Speaking to TV 100 on Sunday, Karamollaoğlu urged President Recep Tayyip Erdoğan to abide by European Court of Human Rights (ECtHR) rulings.
“The HDP is a legitimate party and is represented in the Turkish parliament,” he said. “Selahattin Demirtaş should be released. … I say the same thing for Kavala.’’
Karamollaoğlu also reminded Erdoğan that he had once been unlawfully imprisoned for reciting a poem in 1999.
Demirtaş, who was the co-chairperson of the HDP when he was arrested in November 2016, has been behind bars since then despite a decision from the ECtHR in November 2018 that ruled Demirtaş’s pre-trial detention was a political act and ordered his release. Turkish courts refused to implement the European court’s ruling, and a regional appeals court in Turkey subsequently upheld a prison sentence handed down to Demirtaş for disseminating terrorist propaganda.
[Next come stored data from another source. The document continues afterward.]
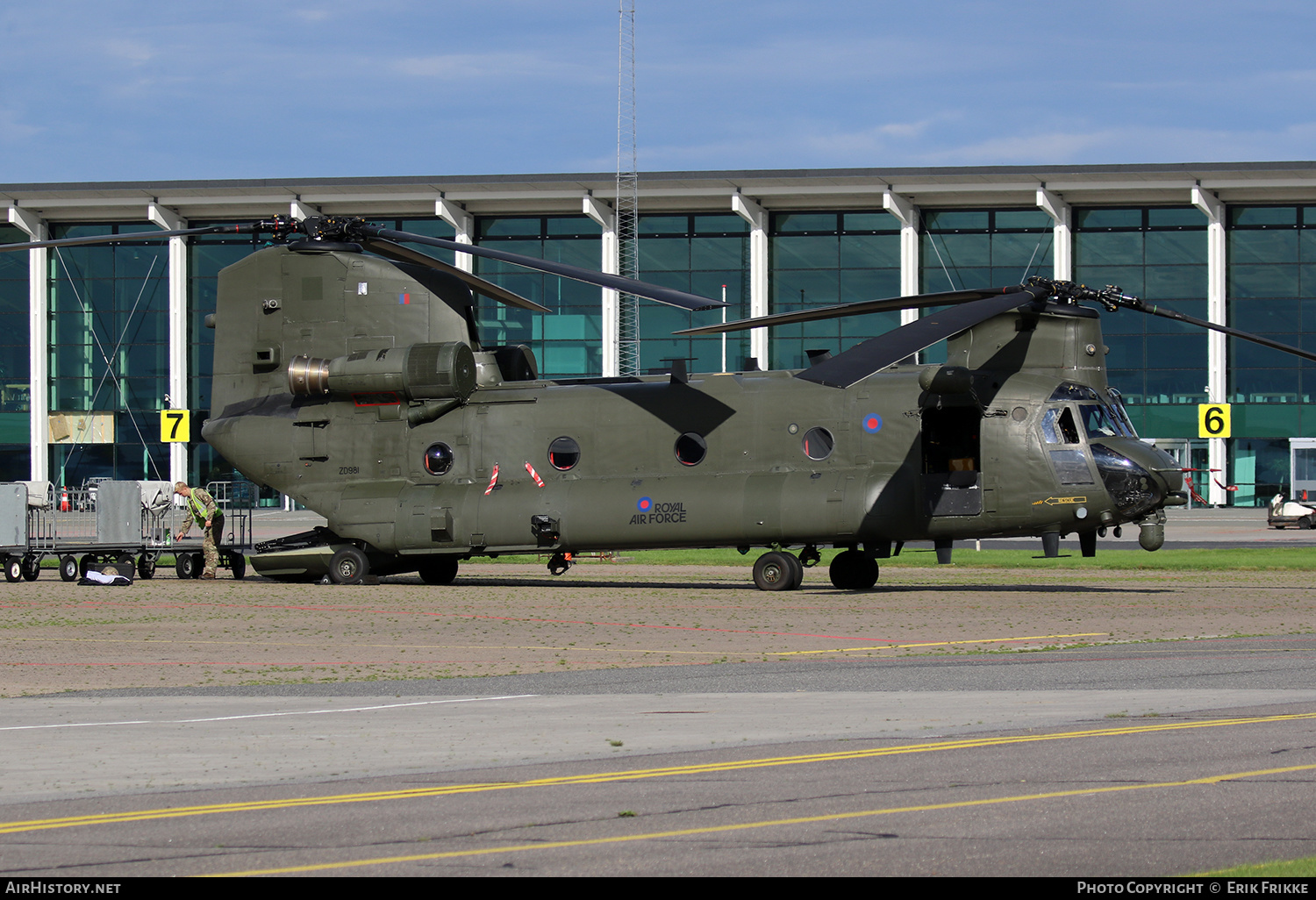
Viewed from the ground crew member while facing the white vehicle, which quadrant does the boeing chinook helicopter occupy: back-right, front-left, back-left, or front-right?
front-right

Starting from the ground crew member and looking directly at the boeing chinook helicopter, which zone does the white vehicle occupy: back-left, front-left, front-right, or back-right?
front-left

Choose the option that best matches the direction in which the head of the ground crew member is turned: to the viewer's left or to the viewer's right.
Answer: to the viewer's left

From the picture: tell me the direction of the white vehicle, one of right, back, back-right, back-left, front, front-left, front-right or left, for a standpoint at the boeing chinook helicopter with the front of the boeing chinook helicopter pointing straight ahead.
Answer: front-left

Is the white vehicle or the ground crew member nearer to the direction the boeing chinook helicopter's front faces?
the white vehicle

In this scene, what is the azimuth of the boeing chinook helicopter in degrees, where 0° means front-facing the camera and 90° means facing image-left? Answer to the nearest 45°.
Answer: approximately 270°

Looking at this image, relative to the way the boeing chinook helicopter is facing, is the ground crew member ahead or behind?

Demirtaş was an outspoken critic of Turkey’s ruling Justice and Development Party (AKP) and its leader, President Erdoğan, before he was jailed. He ran in the presidential elections of 2014 and 2018 as a rival to Erdoğan. Demirtaş conducted his election campaign from jail for the 2018 election.
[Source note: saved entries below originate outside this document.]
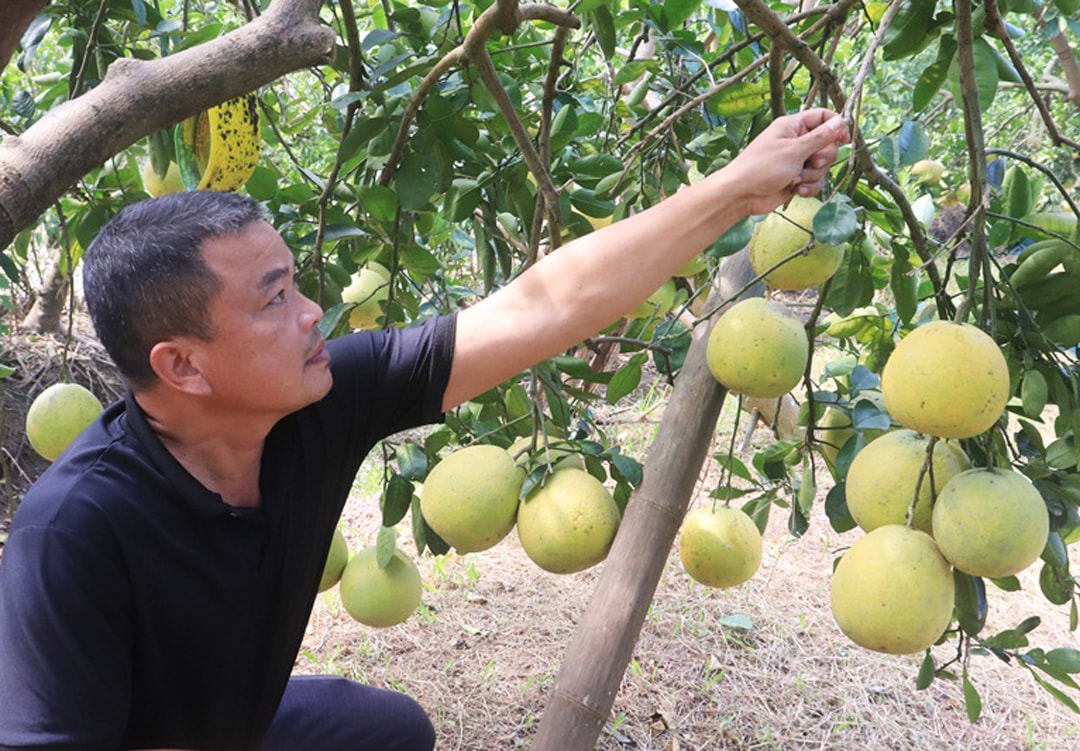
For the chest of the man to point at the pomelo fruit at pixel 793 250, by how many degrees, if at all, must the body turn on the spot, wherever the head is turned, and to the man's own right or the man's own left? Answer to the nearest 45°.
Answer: approximately 45° to the man's own left

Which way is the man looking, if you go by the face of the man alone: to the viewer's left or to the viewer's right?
to the viewer's right

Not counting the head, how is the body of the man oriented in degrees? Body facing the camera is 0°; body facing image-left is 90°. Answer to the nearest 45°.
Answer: approximately 315°

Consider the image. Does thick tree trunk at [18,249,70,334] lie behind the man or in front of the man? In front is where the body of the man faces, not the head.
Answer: behind

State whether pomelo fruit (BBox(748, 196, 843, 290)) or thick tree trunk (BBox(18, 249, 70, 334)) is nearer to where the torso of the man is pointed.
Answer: the pomelo fruit

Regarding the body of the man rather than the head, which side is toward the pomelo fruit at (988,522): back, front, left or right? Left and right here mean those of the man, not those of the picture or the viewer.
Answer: front

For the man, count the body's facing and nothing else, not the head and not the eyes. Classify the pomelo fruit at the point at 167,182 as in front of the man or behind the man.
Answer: behind

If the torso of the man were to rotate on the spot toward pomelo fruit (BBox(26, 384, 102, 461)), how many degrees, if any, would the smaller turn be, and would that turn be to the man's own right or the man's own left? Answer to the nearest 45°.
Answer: approximately 180°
Kavala, who was initially accused of organizing the Gezi Park protests, which were sparked in opposition to government plans to redevelop Gezi Park in İstanbul’s Taksim neighborhood in May 2013 and quickly turned into nationwide anti-government protests, was later accused of involvement in a 2016 coup attempt.
An İstanbul court ruled to keep him in jail during his latest hearing on October 8.
The ECtHR ruled in December 2019 that the prolonged pretrial detention of Kavala was in violation of the European Convention on Human Rights and ordered his immediate release. But Turkey hasn’t abided by the ruling despite repeated calls by the Council of Europe’s Committee of Ministers.
A written statement by the ambassadors of Canada, France, Finland, Denmark, Germany, the Netherlands, New Zealand, Norway, Sweden and the US on October 18 stated that continued delays in the trial of Kavala, who has been behind bars for four years on what many say are politically motivated charges, “cast a shadow over respect for democracy, the rule of law and transparency in the Turkish judiciary system.”
The 10 envoys were summoned on Tuesday to the Turkish foreign ministry. President Erdoğan on Thursday threatened to expel the ambassadors, saying “I told our foreign minister that we cannot have the luxury of hosting them in our country.”